No, I was wondering the same thing.

It might be a bug that is still lurking, now covered up by a performance fix.

grahamperrin · Mar 17, 2024

ralphbsz said:
Can someone explain to me how a set of performance issues turns into "bad file descriptor",

For what it's worth, I currently assume that the opening post here <https://forums.freebsd.org/posts/647559> is not directly related to reports such as 277717.

PMc · Mar 17, 2024

ralphbsz said:
Can someone explain to me how a set of performance issues turns into "bad file descriptor", which is a correctness issue?
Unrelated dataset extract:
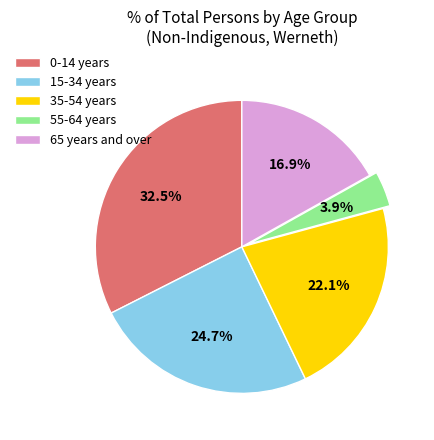

How many slices are in this pie chart?

5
In my understanding, EBADF usually happens because

"usually". Now we would need to stroll thru the kernel code and see at which kind of exceptions this errno is given back...
The party around PR 275594 concerns the inode cache - which is not all too far away from (bad) file descriptors.
What happens -simplified and as far as I currently understand it- is the kernel decides that the zfs vnodes take to much kernel memory in relation to other things, and then triggers arc_prune jobs, and -for some strange reason- lots and lots of them, and they cannot do anything because the vnodes are locked, but these arc_prune themselves now lock lots of other things.

Probably this EBADF is a secondary bug which gets only triggered due to this situation, and therefore never before got noticed. We all know there are lots of such flaws lurking, as nobody can do full logical verification.

cracauer@ · Mar 17, 2024

PMc said:
Probably this EBADF is a secondary bug which gets only triggered due to this situation, and therefore never before got noticed. We all know there are lots of such flaws lurking, as nobody can do full logical verification.

Exactly. Myself I am not aware of too many situations of "giving up" on a non-networked file descriptor without a specific error such as a disk hardware error. Even on NFS it should just hang indefinitely.